While two’s complement makes adding numbers relatively straightforward with positive/negative addition, the mathemagic on this gets intense once you add negatives. Basically, you can add two numbers as their positive version:
- e.g., in a 4-bit setup, the complement of -2 is 14, or 1110, and -3 is 13, or 1101
- The total will, naturally, be the sum of the two:
- e.g., in this case, 11011, or 27
- But because it drops off the overflow (as stated above), it converts the number to the correct answer:
- e.g., 11011, or 27, gets stripped down to 1011 (or 11), which converts its complement back to -5, which is -2 plus -3
All Together Now
Now, we can slam all of the above together into one logic unit called the Arithmetic Logic Unit (ALU).
Each ALU varies in the varieties of things it can do. Basically, more features cost more but calculate everything faster. However, anything else above this can be completely handed off to software on a higher-up level.
Every ALU has 2 inputs labeled x and y, a bus of control bits (“opcodes”), an output, and control outputs.
The opcodes have very specific purposes, which use all of the above stuff in various formats to make. They’re essentially 1/0 on/off “switches”:
- zx – set x to 0 if on
- nx – set x to NOT x if on (0 becomes 1 and 1 becomes 0)
- zy – set y to 0 if on
- ny – set y to NOT y if on (0 becomes 1 and 1 becomes 0)
- f – use x AND y if off, use x+y if on
- no – operate NOT on the finished result if on (0 becomes 1 and 1 becomes 0)

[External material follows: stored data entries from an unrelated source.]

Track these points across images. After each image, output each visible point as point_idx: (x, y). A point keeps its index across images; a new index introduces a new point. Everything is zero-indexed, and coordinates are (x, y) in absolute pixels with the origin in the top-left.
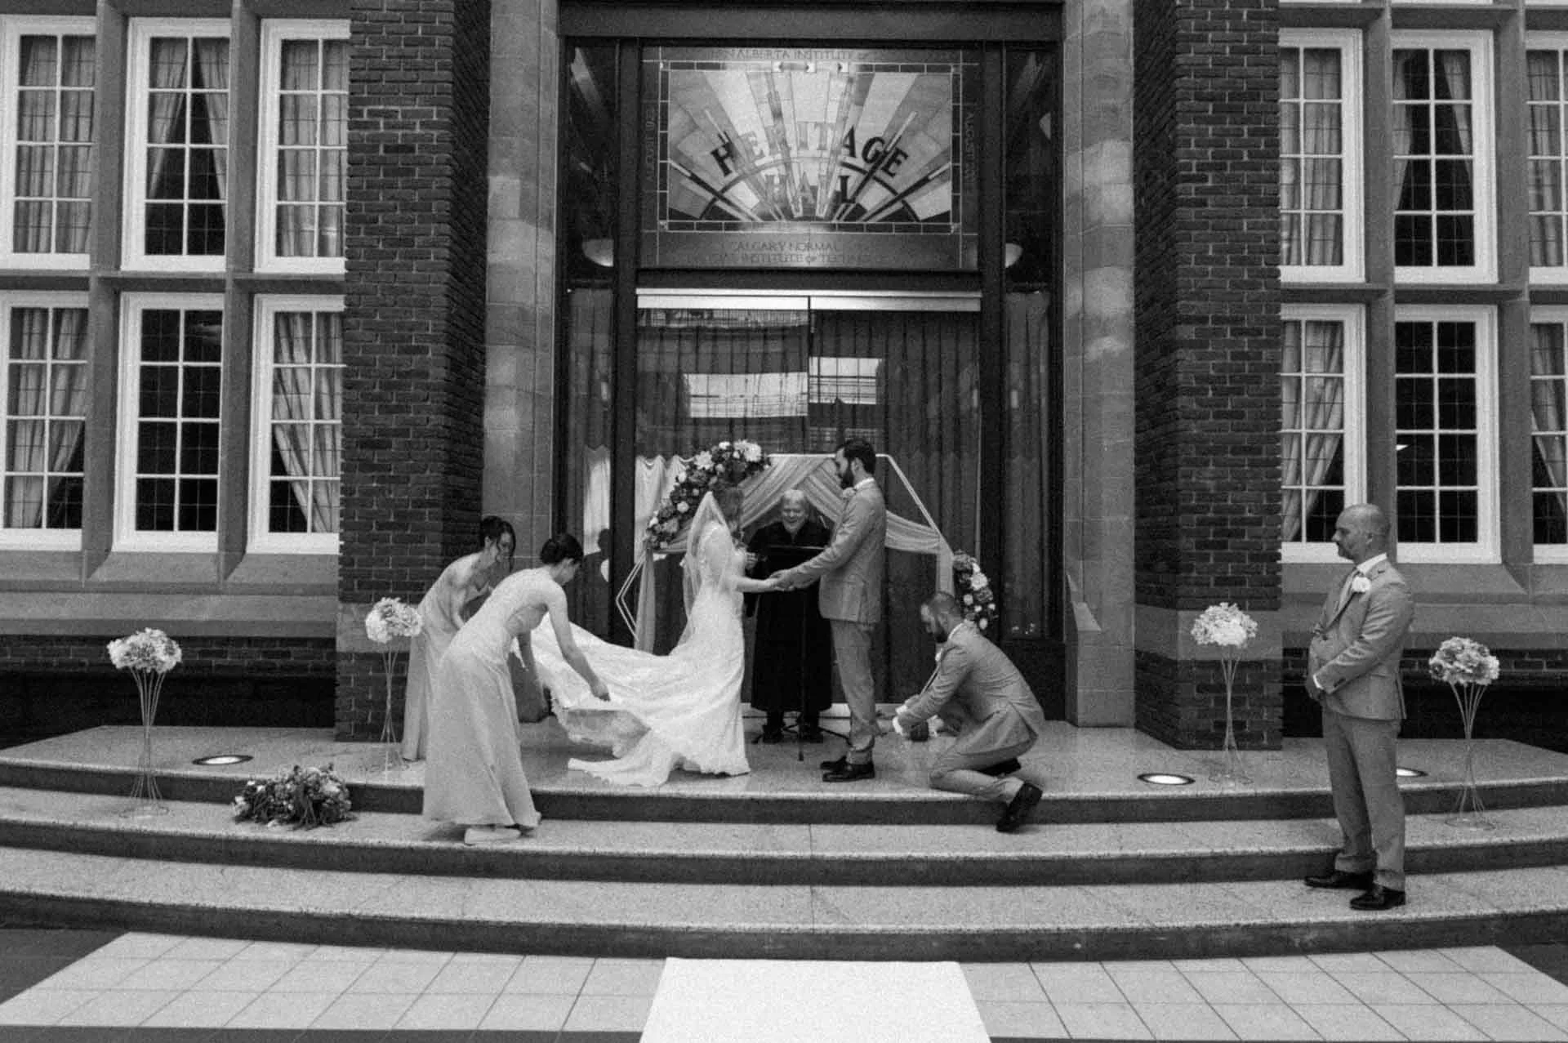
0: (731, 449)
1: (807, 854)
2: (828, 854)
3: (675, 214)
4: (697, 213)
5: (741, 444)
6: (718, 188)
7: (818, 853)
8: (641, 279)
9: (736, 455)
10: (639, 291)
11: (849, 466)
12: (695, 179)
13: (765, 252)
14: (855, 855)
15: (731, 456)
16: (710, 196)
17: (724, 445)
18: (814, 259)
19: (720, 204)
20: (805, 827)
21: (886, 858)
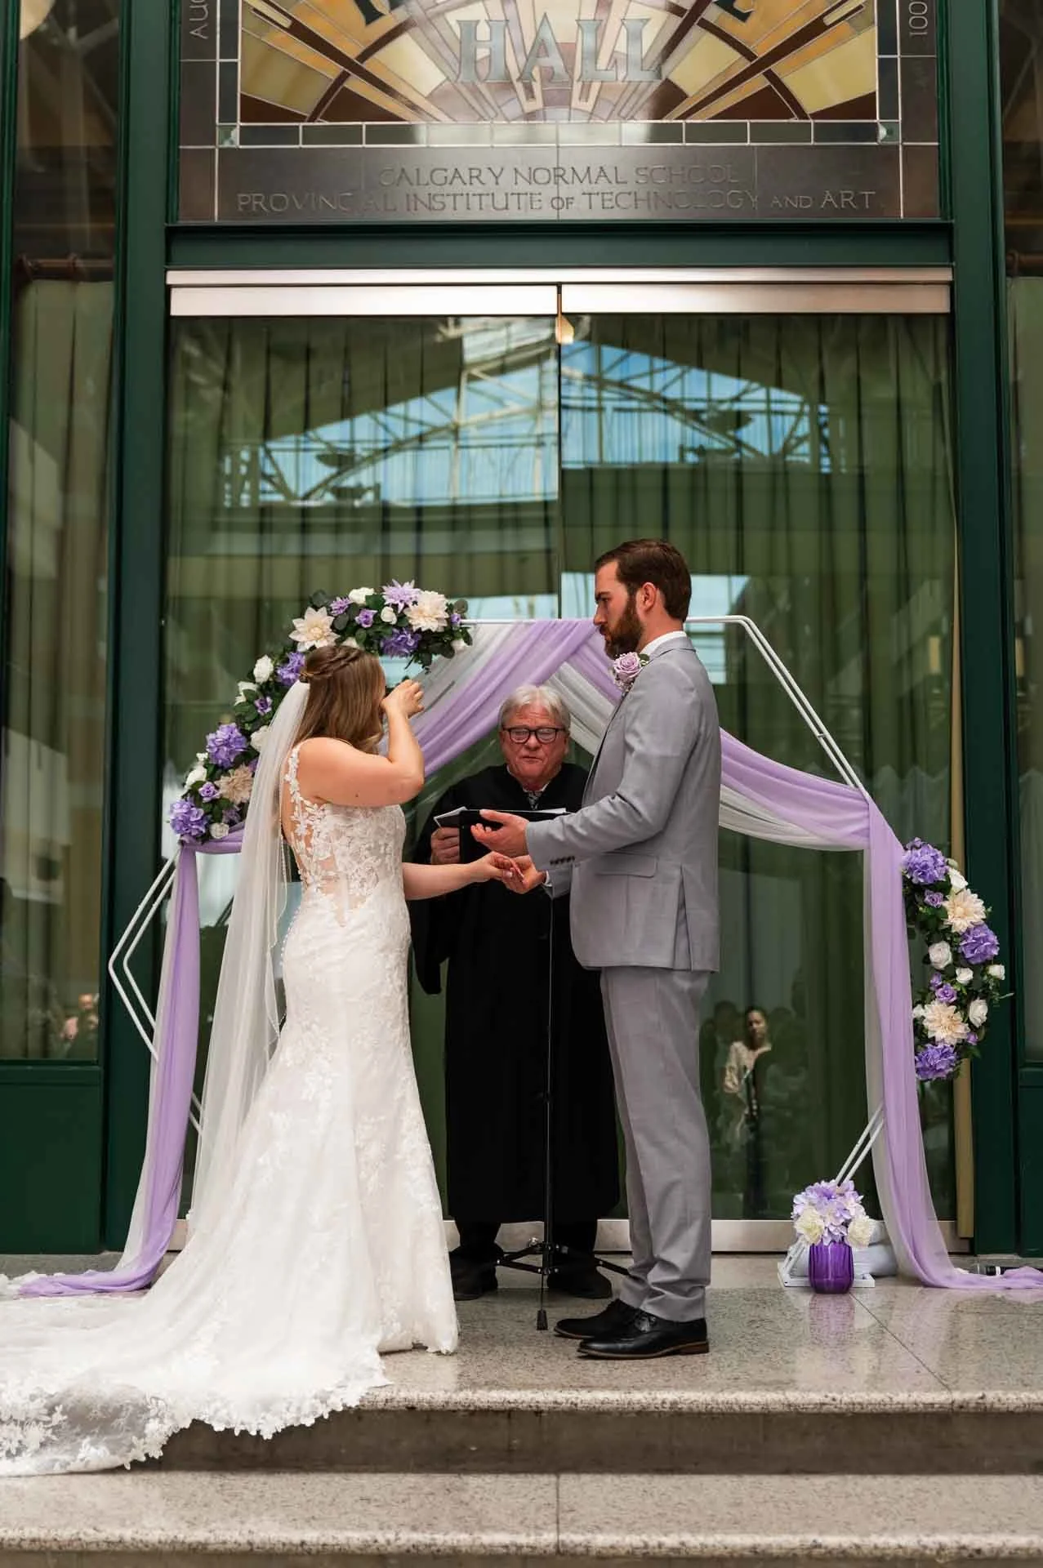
0: (377, 603)
1: (547, 1539)
2: (602, 1540)
3: (255, 109)
4: (305, 107)
5: (400, 592)
6: (352, 51)
7: (574, 1538)
8: (178, 250)
9: (388, 615)
10: (173, 277)
11: (631, 603)
12: (298, 30)
13: (458, 186)
14: (671, 1541)
15: (377, 617)
16: (333, 70)
17: (359, 595)
18: (569, 201)
19: (356, 85)
20: (545, 1479)
21: (754, 1549)
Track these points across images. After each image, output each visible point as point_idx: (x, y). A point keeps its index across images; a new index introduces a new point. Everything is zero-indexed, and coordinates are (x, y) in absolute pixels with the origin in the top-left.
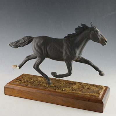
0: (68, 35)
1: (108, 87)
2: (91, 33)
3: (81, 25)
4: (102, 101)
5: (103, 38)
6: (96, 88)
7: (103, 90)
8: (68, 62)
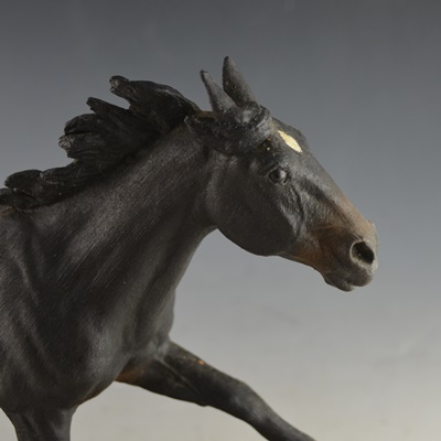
0: (14, 180)
2: (215, 177)
3: (117, 92)
5: (339, 224)
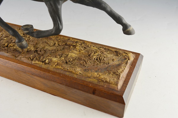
1: (139, 54)
4: (124, 96)
6: (114, 57)
7: (128, 65)
8: (51, 4)
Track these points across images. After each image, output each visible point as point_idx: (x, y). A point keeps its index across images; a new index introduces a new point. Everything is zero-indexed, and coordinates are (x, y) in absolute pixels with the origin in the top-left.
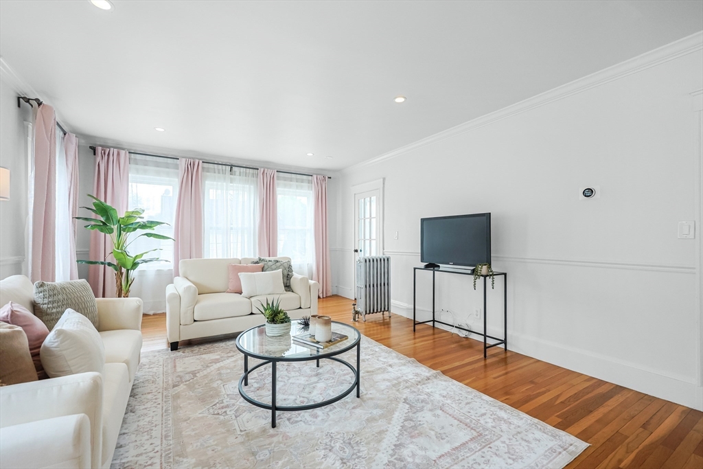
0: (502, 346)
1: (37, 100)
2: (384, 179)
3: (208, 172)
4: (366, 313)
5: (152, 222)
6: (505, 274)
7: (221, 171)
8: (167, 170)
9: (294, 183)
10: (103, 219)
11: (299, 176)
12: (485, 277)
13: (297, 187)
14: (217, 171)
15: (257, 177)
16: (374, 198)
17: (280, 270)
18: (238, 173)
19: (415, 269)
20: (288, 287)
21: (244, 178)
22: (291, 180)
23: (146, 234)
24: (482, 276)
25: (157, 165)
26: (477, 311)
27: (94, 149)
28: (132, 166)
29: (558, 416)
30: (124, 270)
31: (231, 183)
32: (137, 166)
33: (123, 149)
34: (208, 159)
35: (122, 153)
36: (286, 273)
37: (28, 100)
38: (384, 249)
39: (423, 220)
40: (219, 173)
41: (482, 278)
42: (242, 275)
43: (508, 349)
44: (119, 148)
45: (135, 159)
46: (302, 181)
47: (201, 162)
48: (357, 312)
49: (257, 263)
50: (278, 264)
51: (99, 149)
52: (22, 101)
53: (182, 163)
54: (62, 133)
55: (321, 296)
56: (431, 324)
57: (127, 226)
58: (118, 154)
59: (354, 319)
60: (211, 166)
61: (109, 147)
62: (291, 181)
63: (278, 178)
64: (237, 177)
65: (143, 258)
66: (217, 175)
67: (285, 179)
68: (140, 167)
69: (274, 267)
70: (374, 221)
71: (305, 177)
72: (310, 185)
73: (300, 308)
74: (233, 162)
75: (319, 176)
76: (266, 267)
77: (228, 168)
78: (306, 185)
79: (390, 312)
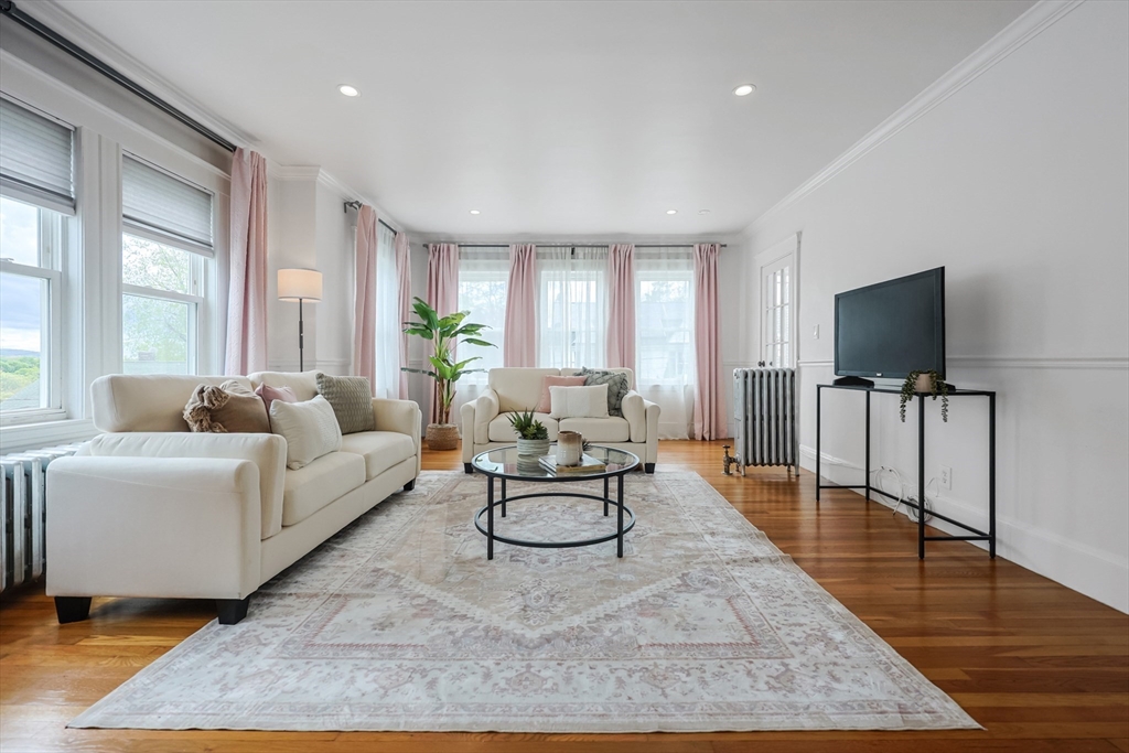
0: (984, 545)
1: (357, 202)
2: (799, 234)
3: (544, 258)
4: (747, 464)
5: (472, 325)
6: (992, 395)
7: (559, 255)
8: (498, 261)
9: (664, 261)
10: (425, 323)
11: (671, 250)
12: (922, 396)
13: (669, 267)
14: (554, 256)
15: (607, 258)
16: (787, 270)
17: (606, 385)
18: (581, 256)
19: (819, 387)
20: (615, 409)
21: (590, 261)
22: (659, 256)
23: (467, 340)
24: (916, 394)
25: (488, 256)
26: (945, 473)
27: (426, 246)
28: (463, 261)
29: (967, 672)
30: (445, 382)
31: (573, 270)
32: (468, 261)
33: (454, 243)
34: (544, 241)
35: (452, 246)
36: (615, 389)
37: (351, 205)
38: (798, 358)
39: (838, 298)
40: (557, 258)
41: (916, 399)
42: (553, 389)
43: (997, 553)
44: (450, 242)
45: (466, 253)
46: (677, 256)
47: (534, 246)
48: (730, 460)
49: (580, 374)
50: (607, 377)
51: (431, 246)
52: (349, 206)
53: (512, 251)
54: (392, 234)
55: (707, 437)
56: (862, 492)
57: (448, 330)
58: (448, 248)
59: (727, 471)
60: (548, 250)
61: (440, 243)
62: (659, 258)
63: (639, 256)
64: (580, 261)
65: (464, 369)
66: (554, 261)
67: (650, 256)
68: (471, 261)
69: (600, 381)
70: (787, 309)
71: (681, 250)
72: (690, 261)
73: (629, 441)
74: (576, 242)
75: (703, 246)
76: (590, 381)
77: (569, 250)
78: (683, 261)
79: (797, 467)
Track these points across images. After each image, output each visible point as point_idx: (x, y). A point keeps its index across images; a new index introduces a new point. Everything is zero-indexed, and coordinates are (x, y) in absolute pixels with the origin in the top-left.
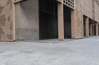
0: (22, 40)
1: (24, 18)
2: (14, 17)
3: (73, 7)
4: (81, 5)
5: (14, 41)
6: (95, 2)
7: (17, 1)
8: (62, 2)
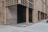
0: (9, 24)
3: (33, 8)
4: (37, 7)
6: (44, 4)
7: (7, 6)
8: (28, 6)
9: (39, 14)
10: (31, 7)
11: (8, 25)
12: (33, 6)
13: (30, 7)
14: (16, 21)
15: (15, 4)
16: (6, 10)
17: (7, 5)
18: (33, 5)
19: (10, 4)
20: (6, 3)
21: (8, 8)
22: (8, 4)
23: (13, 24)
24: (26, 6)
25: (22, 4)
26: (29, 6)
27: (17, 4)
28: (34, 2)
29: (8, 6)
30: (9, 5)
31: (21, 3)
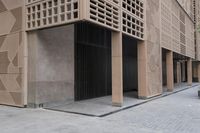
0: (41, 105)
1: (46, 60)
2: (26, 59)
3: (142, 36)
4: (158, 30)
5: (25, 106)
6: (186, 19)
7: (32, 28)
8: (120, 30)
9: (164, 59)
10: (134, 33)
11: (35, 106)
12: (142, 30)
13: (126, 33)
14: (70, 92)
15: (66, 21)
16: (29, 47)
17: (34, 23)
18: (142, 24)
19: (45, 20)
20: (29, 17)
21: (35, 36)
22: (39, 22)
23: (56, 102)
24: (112, 27)
25: (97, 22)
26: (124, 29)
27: (73, 19)
28: (144, 14)
29: (37, 27)
30: (42, 25)
31: (91, 17)
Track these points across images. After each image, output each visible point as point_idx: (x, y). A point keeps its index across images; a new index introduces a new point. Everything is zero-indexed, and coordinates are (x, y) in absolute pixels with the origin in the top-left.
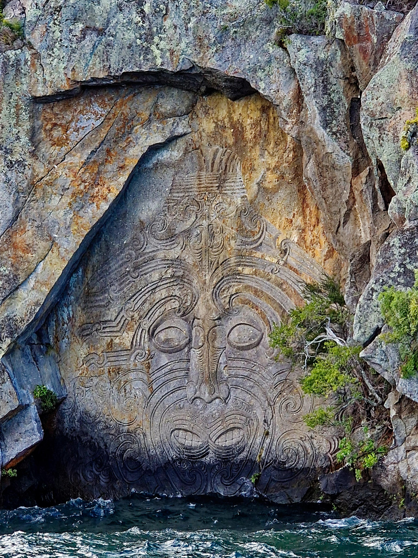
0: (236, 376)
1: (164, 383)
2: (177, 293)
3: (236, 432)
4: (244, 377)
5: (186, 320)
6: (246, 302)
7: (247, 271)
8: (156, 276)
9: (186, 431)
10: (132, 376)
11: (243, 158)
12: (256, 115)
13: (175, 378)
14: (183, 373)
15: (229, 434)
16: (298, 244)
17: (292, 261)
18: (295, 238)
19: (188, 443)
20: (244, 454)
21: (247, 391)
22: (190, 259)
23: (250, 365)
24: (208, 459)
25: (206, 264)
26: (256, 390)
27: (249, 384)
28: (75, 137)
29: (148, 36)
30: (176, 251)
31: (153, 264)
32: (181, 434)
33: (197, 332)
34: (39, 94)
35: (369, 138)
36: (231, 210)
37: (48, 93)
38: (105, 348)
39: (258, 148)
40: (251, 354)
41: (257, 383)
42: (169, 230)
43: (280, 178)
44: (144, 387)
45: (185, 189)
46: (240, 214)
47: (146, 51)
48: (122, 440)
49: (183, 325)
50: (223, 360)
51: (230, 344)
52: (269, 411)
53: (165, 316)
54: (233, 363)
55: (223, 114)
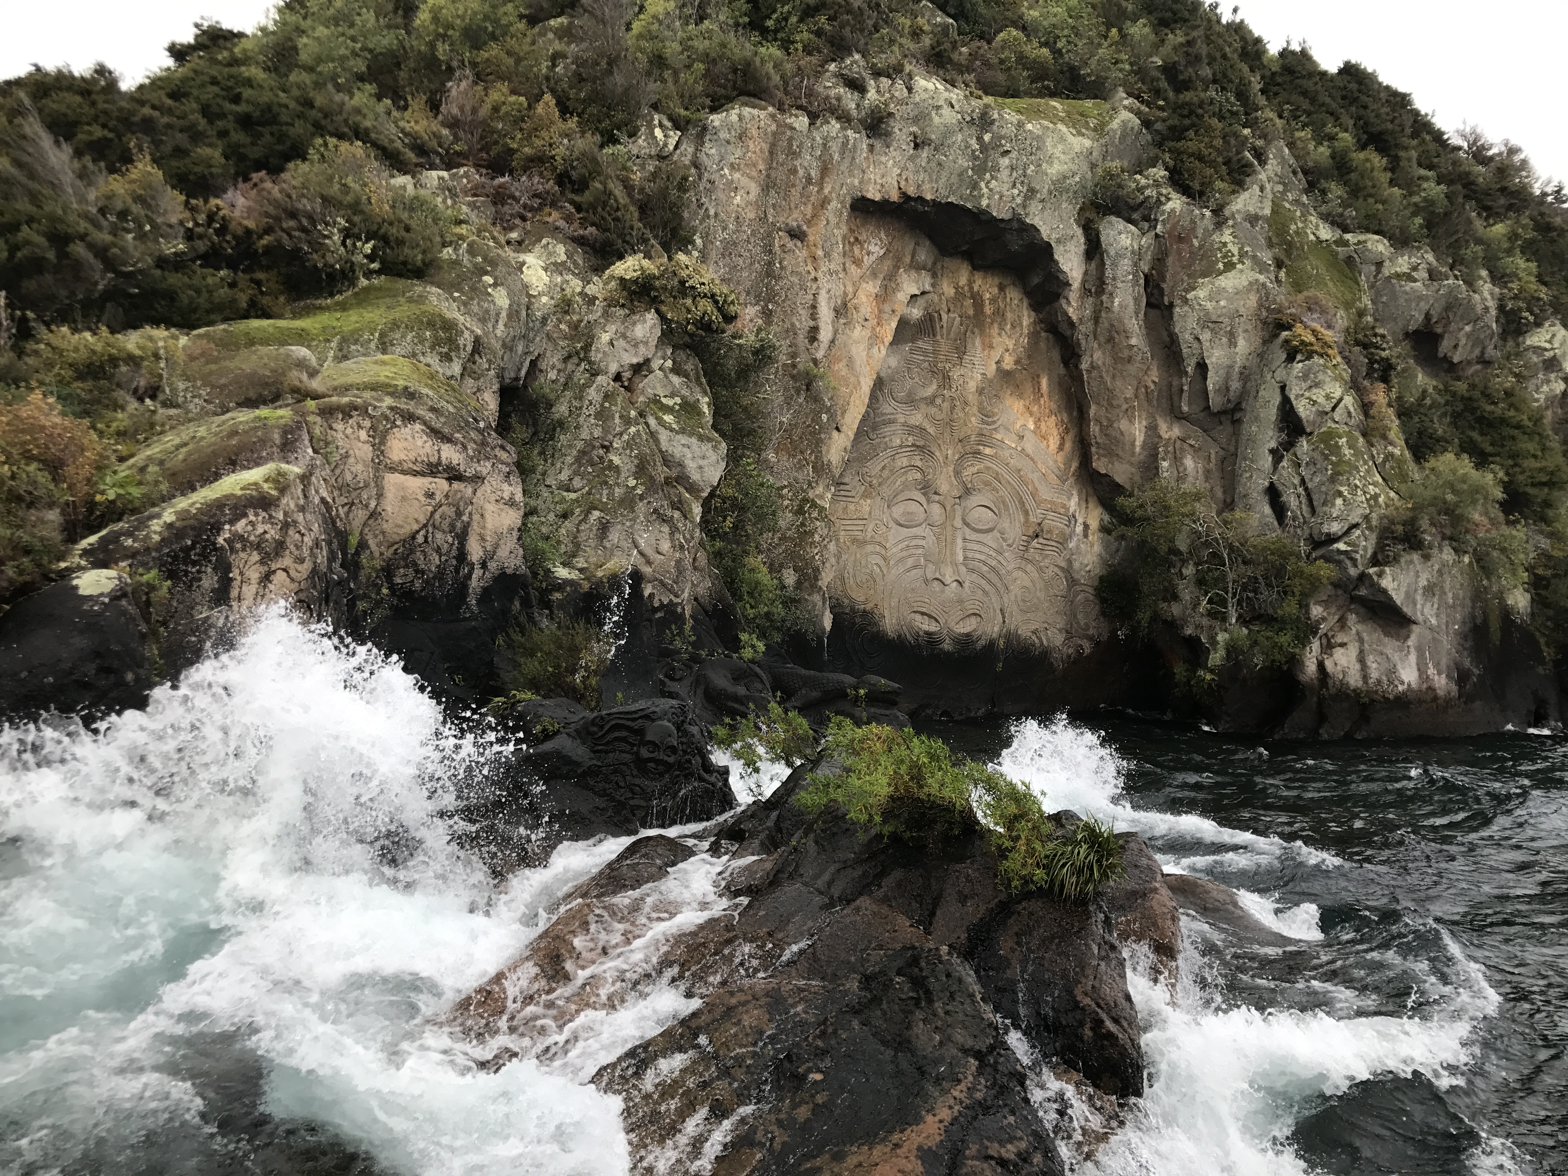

The output produces the result, but with other control outputs:
- zr – if the output is zero, give 1
- ng – if the output is negative, give 1
- ov – if there’s a carry bit, give 1
This humble ALU can now do any math or logic anyone could ever need. Addition and subtraction are the basis of all the multiplication and division, it can verify binary information against other information via subtraction, and it can zero something out. All it requires is a useful implementation!
This ALU can now work inside the CPU.